Hi, I am currently highly considering culinary school. I have only a small amount of restauarant experience but am confident that I want to take the path toward becoming a chef some day. I am starting my search of schools and being that I live in the Washington DC area, L' Academie de Cuisine is very appealing. I have looked at other schools as well but seeing as I could live at home which would save money, I dont mind spending the extra on school. I would like to know if anybody has any experience with the school? How is the reputation, etc.? Please any information would be greatly appreciated. Thank you.


----------



## sgmchef (Sep 30, 2006)

Hi myuva2,

Although I don't have direct knowledge of the school you mention, I have worked for a Green-card French chef that graduated from the Paris Cordon Bleu that couldn‘t make it as the head chef! He only lasted about six weeks. I believe that your future is far more dependent on your efforts and abilities than the pedigree of the school. (My opinion!)
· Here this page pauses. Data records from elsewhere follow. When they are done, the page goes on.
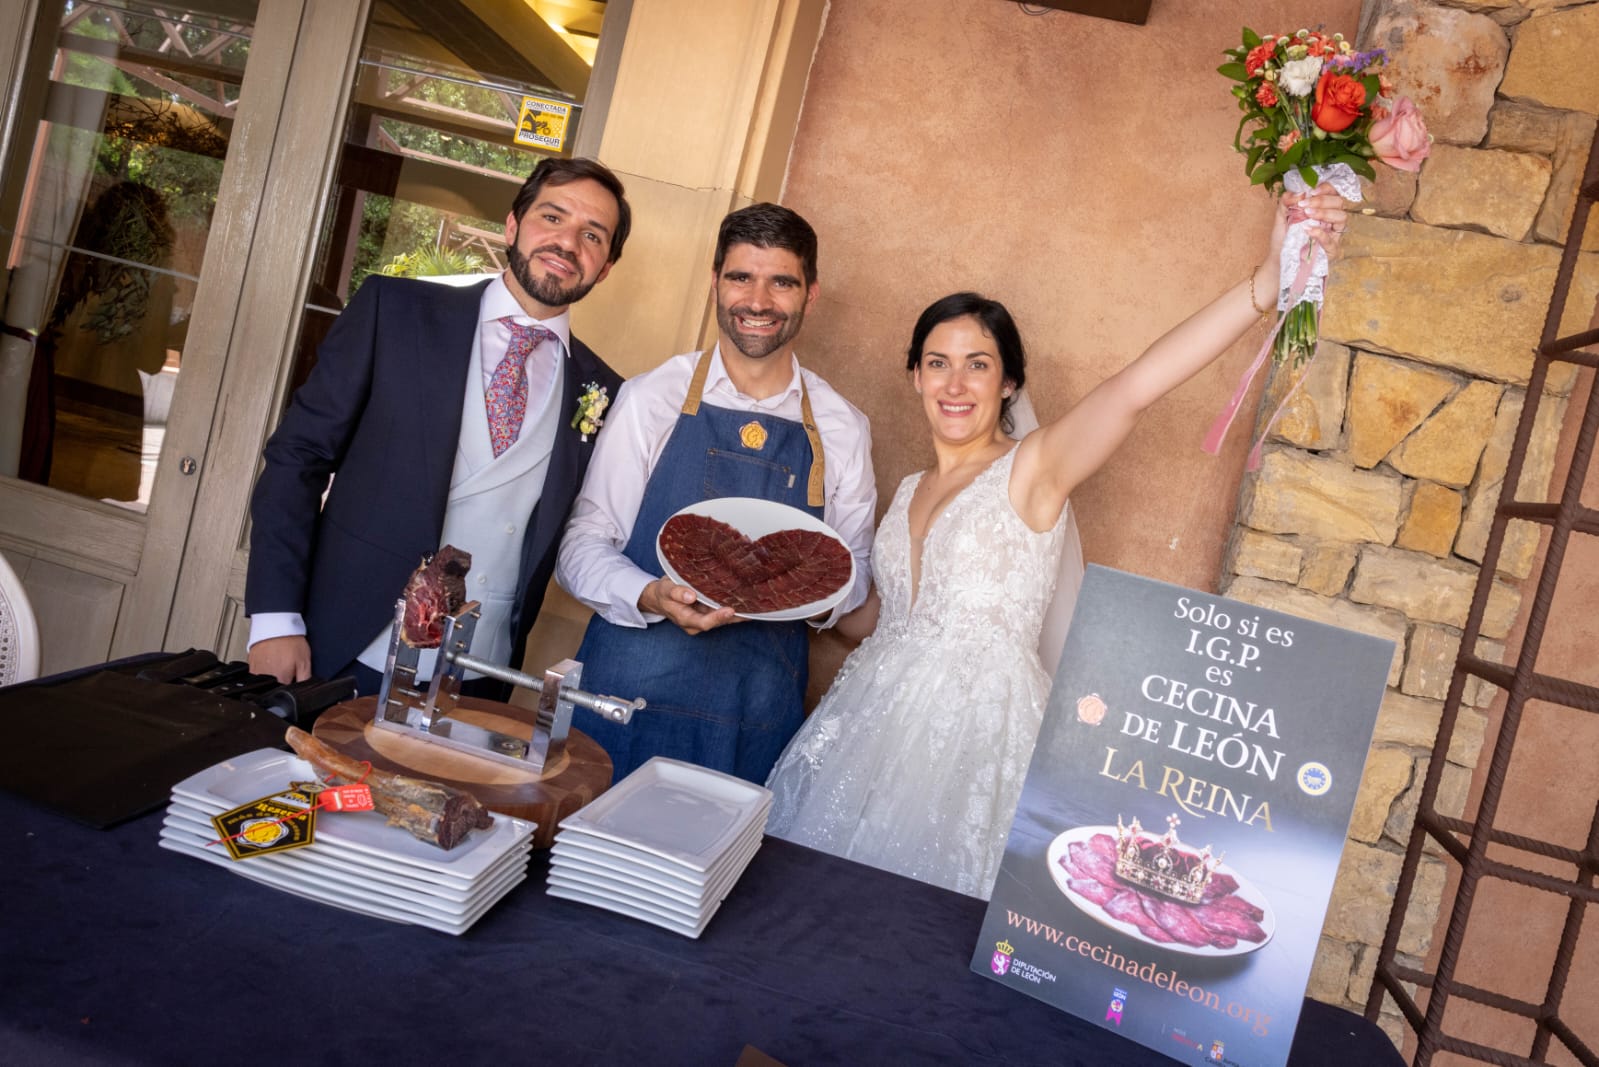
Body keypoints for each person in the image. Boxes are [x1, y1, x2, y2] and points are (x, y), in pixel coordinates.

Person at [764, 186, 1349, 899]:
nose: (954, 382)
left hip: (980, 737)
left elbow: (1133, 388)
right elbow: (886, 620)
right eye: (937, 361)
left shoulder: (1034, 468)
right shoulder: (910, 486)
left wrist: (1262, 286)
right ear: (913, 373)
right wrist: (792, 596)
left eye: (977, 363)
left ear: (1008, 381)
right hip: (868, 727)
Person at [245, 157, 630, 695]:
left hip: (480, 673)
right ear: (513, 225)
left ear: (605, 265)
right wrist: (275, 617)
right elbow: (298, 458)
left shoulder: (606, 390)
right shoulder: (394, 310)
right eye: (552, 218)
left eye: (592, 235)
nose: (567, 244)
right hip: (340, 645)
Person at [557, 203, 877, 784]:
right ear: (714, 284)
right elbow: (582, 546)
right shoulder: (651, 398)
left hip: (756, 707)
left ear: (811, 295)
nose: (758, 301)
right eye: (740, 278)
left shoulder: (841, 426)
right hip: (624, 693)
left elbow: (852, 575)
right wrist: (651, 594)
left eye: (782, 281)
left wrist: (804, 590)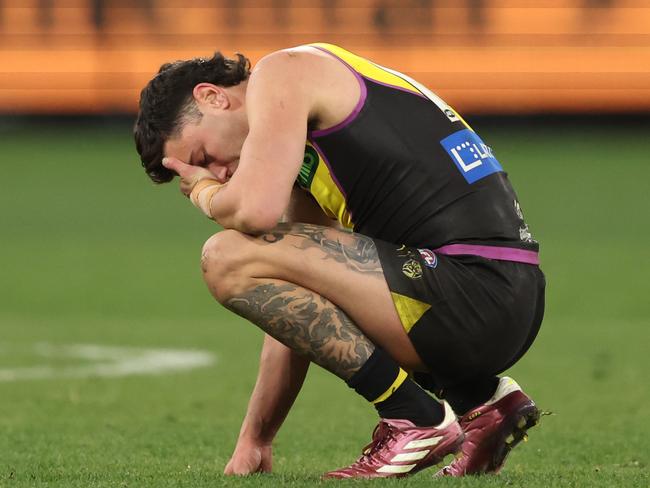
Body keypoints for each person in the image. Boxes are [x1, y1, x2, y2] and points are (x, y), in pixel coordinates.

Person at [134, 43, 546, 478]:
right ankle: (481, 402)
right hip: (496, 293)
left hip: (472, 289)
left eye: (203, 157)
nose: (218, 172)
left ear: (212, 96)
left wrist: (204, 192)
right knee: (249, 258)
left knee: (223, 256)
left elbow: (252, 211)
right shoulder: (301, 138)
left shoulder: (283, 72)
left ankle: (414, 418)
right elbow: (297, 301)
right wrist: (257, 437)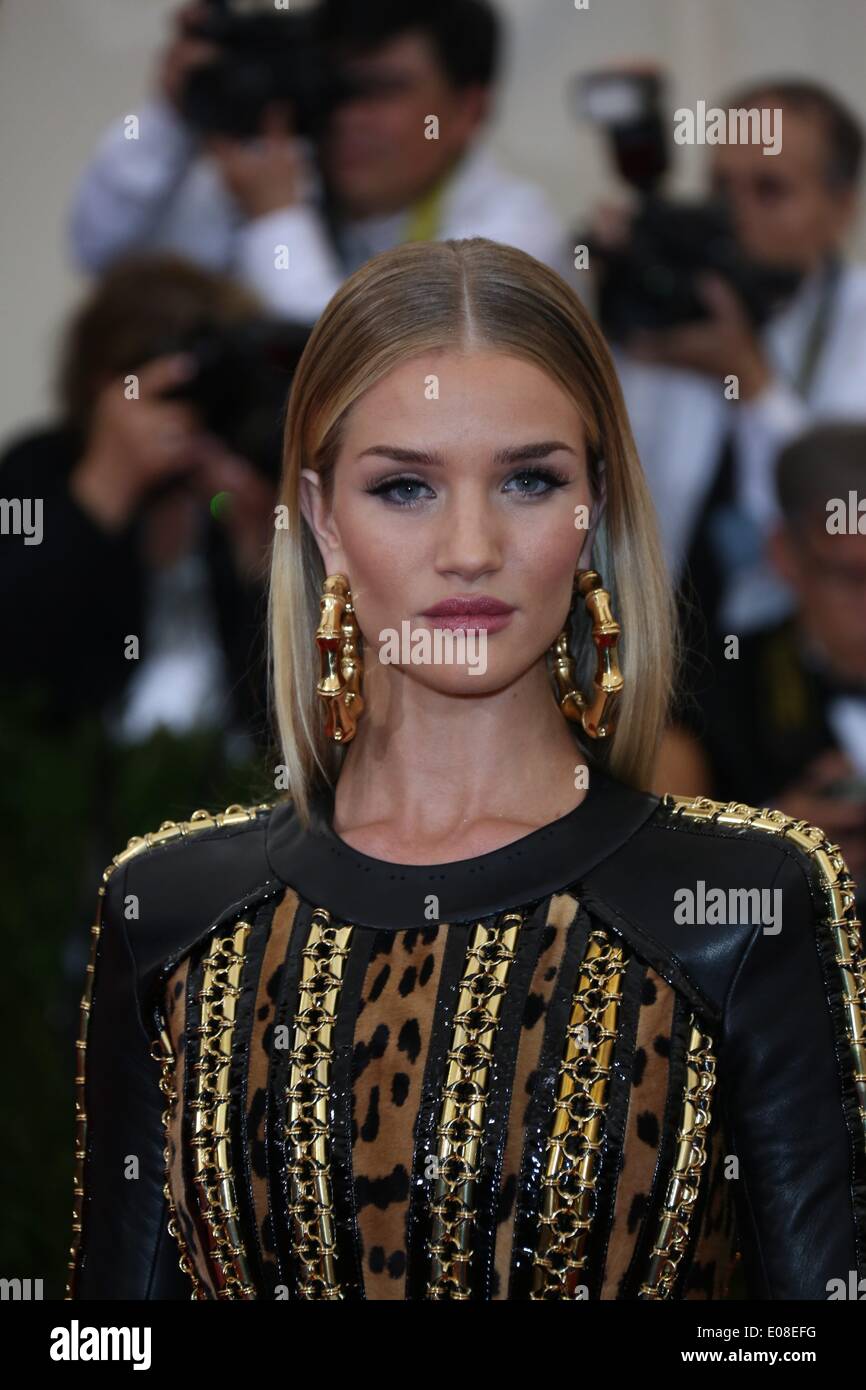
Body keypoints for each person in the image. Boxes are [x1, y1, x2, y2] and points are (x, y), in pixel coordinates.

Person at [66, 238, 866, 1302]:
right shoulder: (171, 913)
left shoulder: (740, 904)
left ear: (593, 514)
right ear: (322, 521)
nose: (470, 547)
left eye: (529, 479)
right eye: (403, 487)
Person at [599, 78, 866, 710]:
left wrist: (751, 385)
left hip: (811, 692)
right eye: (721, 189)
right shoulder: (663, 300)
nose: (737, 214)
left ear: (842, 206)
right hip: (650, 675)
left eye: (769, 190)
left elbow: (841, 523)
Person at [68, 0, 570, 322]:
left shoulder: (520, 233)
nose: (348, 117)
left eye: (381, 89)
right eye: (335, 89)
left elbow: (374, 380)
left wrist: (277, 221)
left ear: (470, 109)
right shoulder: (282, 179)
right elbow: (104, 254)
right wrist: (170, 116)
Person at [679, 421, 866, 891]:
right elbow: (655, 882)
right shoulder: (715, 688)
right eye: (853, 577)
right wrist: (764, 850)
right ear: (786, 555)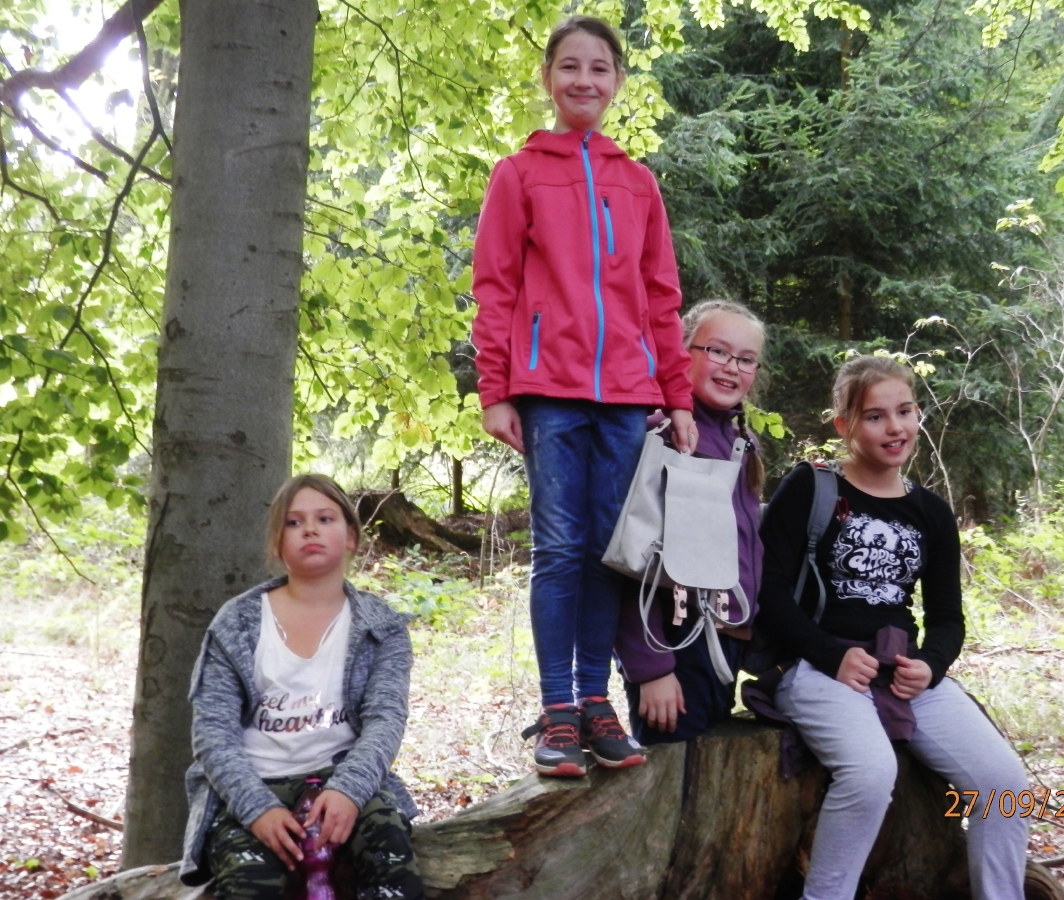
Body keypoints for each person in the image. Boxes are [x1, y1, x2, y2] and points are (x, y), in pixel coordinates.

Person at [471, 15, 696, 776]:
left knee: (609, 551)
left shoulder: (638, 183)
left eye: (599, 68)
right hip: (550, 392)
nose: (584, 80)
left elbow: (661, 295)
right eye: (569, 66)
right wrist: (495, 390)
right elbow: (496, 288)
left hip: (628, 396)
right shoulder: (519, 174)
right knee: (560, 547)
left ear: (618, 82)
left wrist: (678, 396)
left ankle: (598, 703)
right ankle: (557, 710)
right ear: (548, 78)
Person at [757, 356, 1029, 900]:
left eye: (904, 411)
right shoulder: (810, 488)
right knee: (870, 773)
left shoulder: (931, 512)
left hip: (901, 670)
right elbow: (769, 594)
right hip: (816, 667)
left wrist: (930, 664)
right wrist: (830, 654)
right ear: (845, 424)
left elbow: (947, 618)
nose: (894, 427)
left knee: (1004, 784)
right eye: (875, 416)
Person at [180, 474, 425, 900]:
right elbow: (212, 733)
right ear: (277, 544)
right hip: (253, 782)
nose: (309, 529)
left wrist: (349, 791)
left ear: (351, 537)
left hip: (343, 776)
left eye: (325, 519)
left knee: (391, 861)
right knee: (250, 881)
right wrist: (257, 809)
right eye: (293, 523)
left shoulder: (381, 627)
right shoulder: (236, 623)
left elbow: (385, 720)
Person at [614, 299, 765, 743]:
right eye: (717, 351)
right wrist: (650, 668)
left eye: (746, 359)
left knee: (708, 772)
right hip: (674, 646)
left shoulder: (742, 441)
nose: (731, 367)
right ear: (683, 353)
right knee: (674, 775)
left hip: (728, 643)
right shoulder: (660, 435)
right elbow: (629, 559)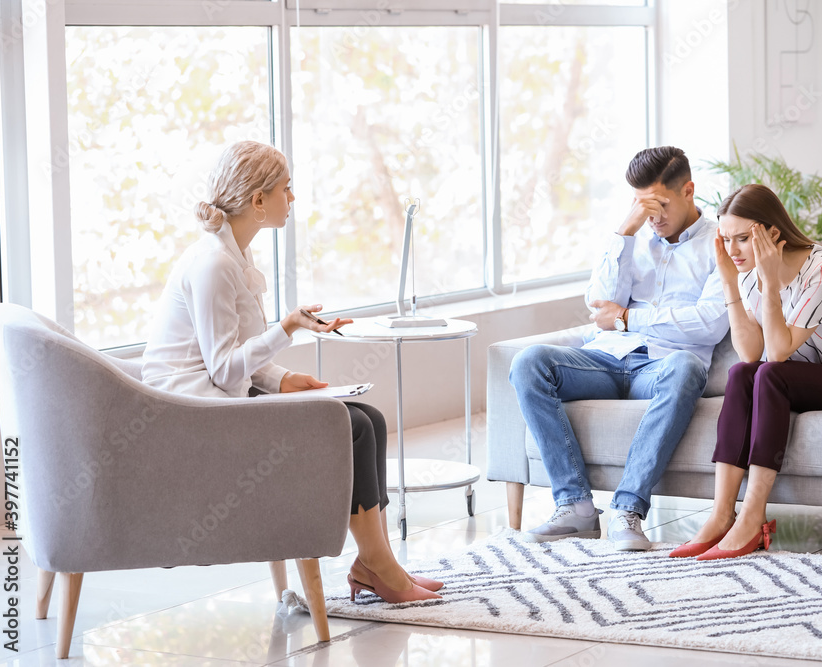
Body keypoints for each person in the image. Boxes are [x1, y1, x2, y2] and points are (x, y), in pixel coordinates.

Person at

If you want to open your own place, school can be a good way to acquire knowledge in areas that are critical for running it. Front of house operations, the Bar, legal issues, operational design and layout of kitchen and dining room, menu construction and so forth. That being said, nothing beats first hand experience! Certificates and degrees may get you hired, but ultimately is will be your ability to perform that will determine your longevity in a restaurant or the success of your own place. 

I would visit whatever school you would like to attend and talk with the instructors and students and get a better feel for the school for yourself. You should feel comfortable with what the school offers in relation to what your goals are.


----------